8 декабря — Буэнос-Айрес. Вручение Алехину золотой медали чемпиона мира — четвертого в истории шахмат.

1928, январь — возвращение в Париж и чествование чемпиона в клубах, где собирались шахматисты («Пале-Рояль», «Ротонда», «Режанс», Русский клуб). Работа над сборником партий турнира и вводной статьей «Нью-йоркский турнир 1927 года как пролог к борьбе за мировое первенство».

29 февраля — в связи с письмом X. Р. Капабланки президенту ФИДЕ А. Рюэбу с предложением изменить условия матча на первенство мира, сократив число партий до 16. Алехин отправляет экс-чемпиону мира ответ, в котором подчеркивает свою принципиальную позицию: играть матч-реванш на тех же условиях, как и их предыдущий матч.

Май — гастроли в Англии.

22 мая — 12 июня 1937 — пребывание Алехина в парижской масонской ложе «Астрея».

Август — участие в работе 5-го конгресса ФИДЕ в Гааге. Появление статьи «Два вида шахматного искусства» в «Сборнике задач и этюдов» французского шахматного композитора Ф. Лазара (Париж). Алехин пишет, что в процессе шахматной борьбы в сознании мастера совершается скрытая драма, «которая характеризуется постоянным столкновением между творческой идеей, стремящейся к бесконечному, и стремлением противника к опровержению ее».

Сентябрь — принимает вызов на матч Е. Д. Боголюбова.

8 октября — X. Р. Капабланка вызывает Алехина на матч-реванш по лондонским правилам. 12 октября Алехин отвечает, что уже ранее принял вызов Боголюбова.

1929, весна — гастроли в США.

Рабочее задание 1 -> Перескажите кратко в виде списка абзац хроники, начинающийся словами «Август — участие в работе», сохранив его основные факты.
Рабочее задание 2 -> Определите, соответствуют ли хронике следующие утверждения, ответив «да» или «нет» и процитировав решающие слова хроники: (а) в письме президенту ФИДЕ Капабланка предлагал сократить число партий матча до 16; (б) Алехин согласился играть матч-реванш на измененных условиях; (в) вызов на матч Е. Д. Боголюбова Алехин принял в сентябре.
Рабочее задание 3 -> Приведите фрагмент хроники, начиная со слов «Август — участие» и заканчивая словами «принял вызов Боголюбова.», заменив в нем «матч-реванш» на «ответный матч».

Данные упражнения ->

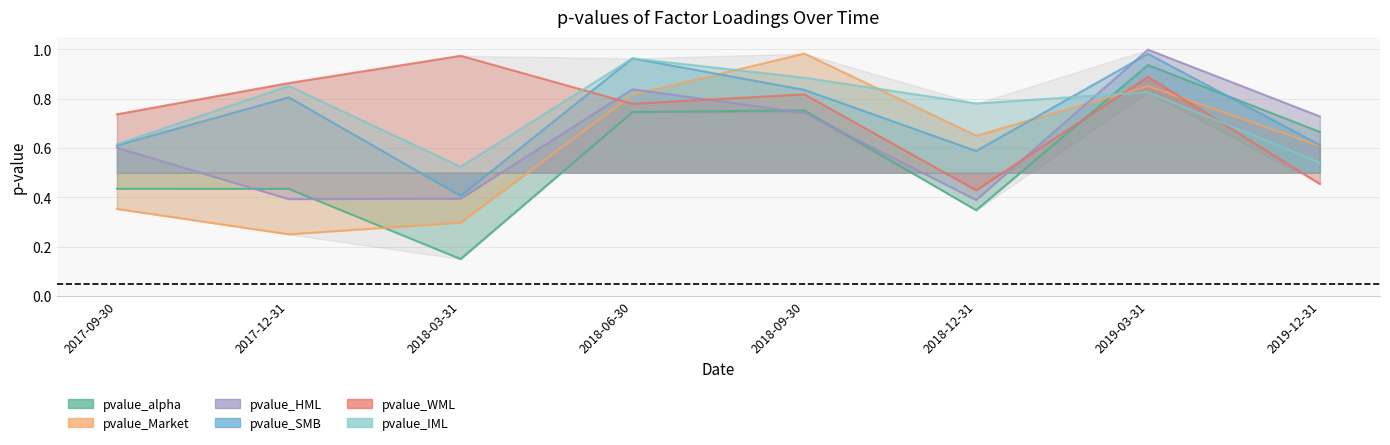

Rank the series by their maximum value, from highest to lowest.

pvalue_HML, pvalue_Market, pvalue_SMB, pvalue_WML, pvalue_IML, pvalue_alpha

Ответ на задание 1 ->
- Август: участие в 5-м конгрессе ФИДЕ в Гааге.
- Статья «Два вида шахматного искусства» появилась в «Сборнике задач и этюдов» французского шахматного композитора Ф. Лазара (Париж).
- В статье Алехин пишет о скрытой драме в сознании мастера во время шахматной борьбы. Это постоянное столкновение творческой идеи, стремящейся к бесконечному, со стремлением противника ее опровергнуть.

Ответ на задание 2 ->
(а) Да: «с предложением изменить условия матча на первенство мира, сократив число партий до 16».
(б) Нет: «играть матч-реванш на тех же условиях, как и их предыдущий матч».
(в) Да: «Сентябрь — принимает вызов на матч Е. Д. Боголюбова».

Ответ на задание 3 ->
Август — участие в работе 5-го конгресса ФИДЕ в Гааге. Появление статьи «Два вида шахматного искусства» в «Сборнике задач и этюдов» французского шахматного композитора Ф. Лазара (Париж). Алехин пишет, что в процессе шахматной борьбы в сознании мастера совершается скрытая драма, «которая характеризуется постоянным столкновением между творческой идеей, стремящейся к бесконечному, и стремлением противника к опровержению ее».

Сентябрь — принимает вызов на матч Е. Д. Боголюбова.

8 октября — X. Р. Капабланка вызывает Алехина на ответный матч по лондонским правилам. 12 октября Алехин отвечает, что уже ранее принял вызов Боголюбова.